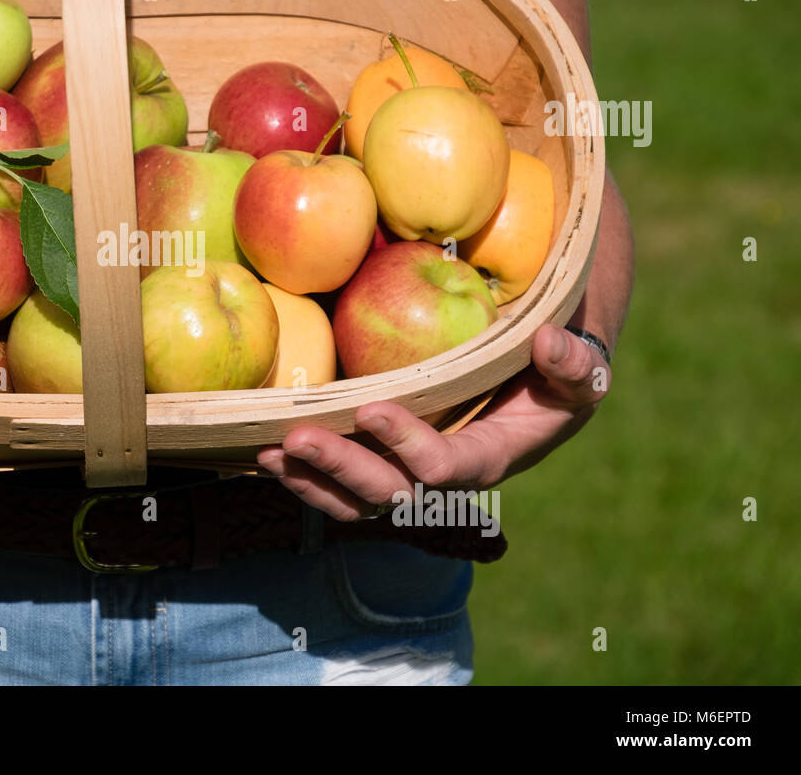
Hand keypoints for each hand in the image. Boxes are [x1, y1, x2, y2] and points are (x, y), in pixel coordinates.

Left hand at [256, 324, 609, 520]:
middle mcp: (443, 479)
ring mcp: (408, 476)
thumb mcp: (579, 371)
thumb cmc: (554, 376)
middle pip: (389, 494)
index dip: (411, 446)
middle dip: (342, 470)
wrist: (530, 387)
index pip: (446, 468)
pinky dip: (303, 475)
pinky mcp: (381, 464)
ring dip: (311, 480)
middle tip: (298, 438)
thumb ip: (573, 363)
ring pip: (355, 500)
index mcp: (489, 459)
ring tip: (268, 454)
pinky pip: (339, 486)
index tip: (373, 410)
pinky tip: (264, 455)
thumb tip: (547, 343)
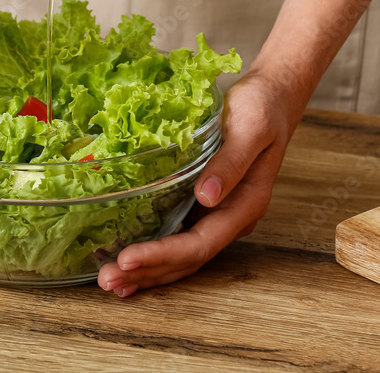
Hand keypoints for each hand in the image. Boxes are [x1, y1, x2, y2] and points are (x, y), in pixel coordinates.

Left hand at [96, 67, 305, 296]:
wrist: (273, 97)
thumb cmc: (262, 108)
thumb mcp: (250, 127)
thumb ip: (231, 163)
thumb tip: (207, 197)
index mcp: (245, 205)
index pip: (200, 244)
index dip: (163, 255)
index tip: (128, 259)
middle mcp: (230, 218)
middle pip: (187, 259)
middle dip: (147, 272)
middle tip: (107, 280)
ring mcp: (216, 215)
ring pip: (181, 256)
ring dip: (147, 272)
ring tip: (110, 282)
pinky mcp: (202, 205)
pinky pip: (177, 238)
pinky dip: (153, 255)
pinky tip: (128, 264)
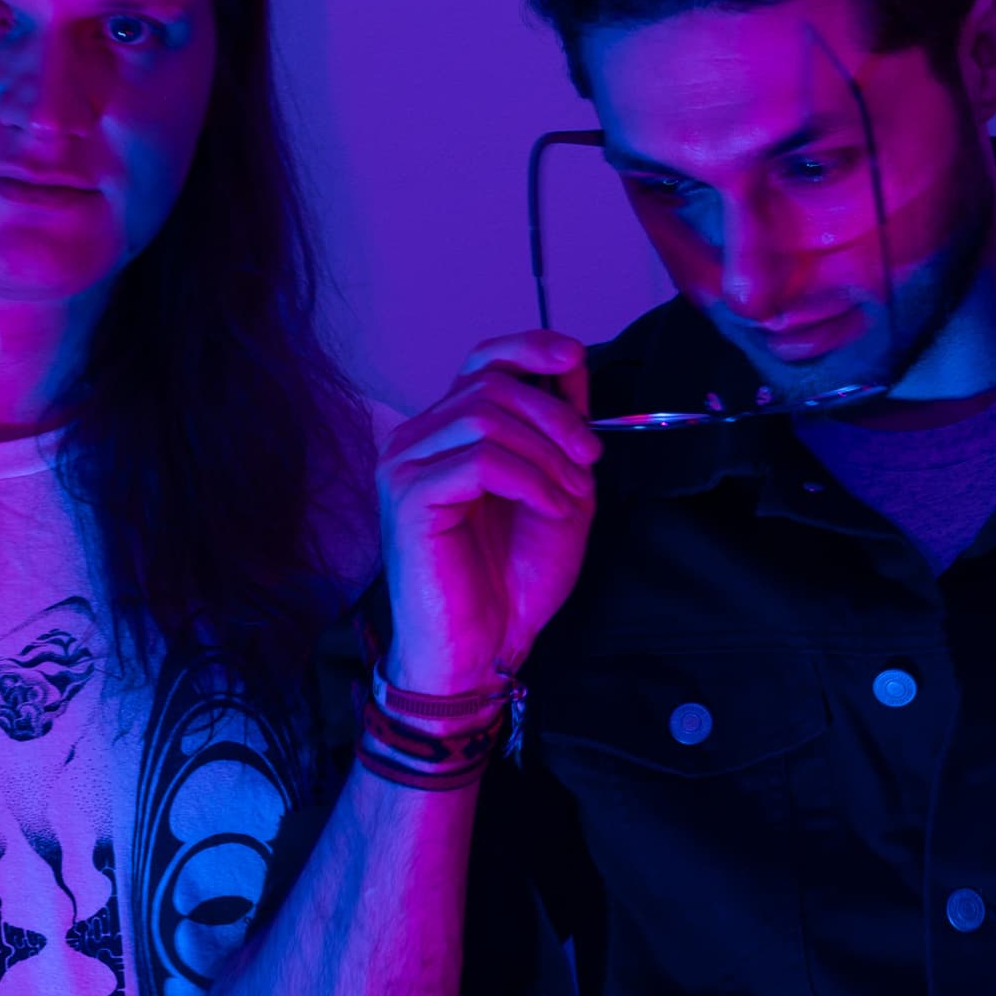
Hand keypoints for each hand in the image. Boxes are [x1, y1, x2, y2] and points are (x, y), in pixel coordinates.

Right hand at [375, 332, 599, 695]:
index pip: (481, 361)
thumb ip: (560, 432)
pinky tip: (548, 508)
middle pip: (492, 385)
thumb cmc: (512, 579)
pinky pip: (480, 459)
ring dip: (547, 454)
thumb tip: (571, 368)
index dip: (528, 347)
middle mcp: (418, 439)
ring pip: (487, 417)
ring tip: (569, 497)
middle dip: (556, 417)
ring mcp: (405, 465)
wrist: (483, 648)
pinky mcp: (408, 497)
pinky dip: (530, 480)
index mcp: (448, 432)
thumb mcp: (557, 490)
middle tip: (590, 462)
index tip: (573, 359)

◇ ◇ ◇ ◇

Required action
The copy you produce must hold all the records above exactly and none of their pictures.

Answer for this exercise
Hand keypoints for each hand in the image. Boxes are [x1, y1, x2, y2] and points are (x, y), in pixel coordinates.

Left hand at [256, 324, 609, 520]:
middle mcp: (443, 479)
ring mcp: (408, 476)
thumb mcp: (579, 371)
thumb cmc: (554, 376)
middle pip: (389, 494)
index dip: (411, 446)
middle dip: (342, 470)
wrist: (530, 387)
index pip: (446, 468)
pinky dip: (303, 475)
pinky mcp: (381, 464)
ring dip: (311, 480)
middle tip: (298, 438)
thumb ip: (573, 363)
ring pip: (355, 500)
index mcp: (489, 459)
ring tip: (268, 454)
pinky pip: (339, 486)
index tip: (373, 410)
pinky tip: (264, 455)
thumb tip: (547, 343)
Hand keypoints for each hand in the image. Boxes are [x1, y1, x2, y2] and points are (x, y), in pixel coordinates.

Left hand at [96, 67, 305, 296]:
wrist: (273, 97)
thumb cmc: (262, 108)
thumb mcp: (250, 127)
thumb ip: (231, 163)
thumb tip: (207, 197)
index mcp: (245, 205)
index pip: (200, 244)
index dip: (163, 255)
index tip: (128, 259)
middle mcp: (230, 218)
middle pip: (187, 259)
middle dip: (147, 272)
middle tip: (107, 280)
ring mcp: (216, 215)
ring pip: (181, 256)
ring dip: (147, 272)
ring tip: (110, 282)
pinky mcp: (202, 205)
pinky pip: (177, 238)
pinky dip: (153, 255)
pinky tip: (128, 264)
Hand keypoints for each hand in the image. Boxes are [x1, y1, x2, y2] and points are (x, y), in pixel coordinates.

Right hand at [375, 332, 599, 695]:
index pip: (481, 361)
thumb ip: (560, 432)
pinky tip: (548, 508)
middle pip: (492, 385)
thumb cmc: (512, 579)
pinky pip: (480, 459)
ring dip: (547, 454)
thumb tip: (571, 368)
index dip: (528, 347)
middle mcp: (418, 439)
ring pip: (487, 417)
ring tip: (569, 497)
middle dip: (556, 417)
ring mcp: (405, 465)
wrist: (483, 648)
pinky mcp: (408, 497)
pinky dip: (530, 480)
index mcp: (448, 432)
thumb mcp: (557, 490)
middle tip: (590, 462)
index tip: (573, 359)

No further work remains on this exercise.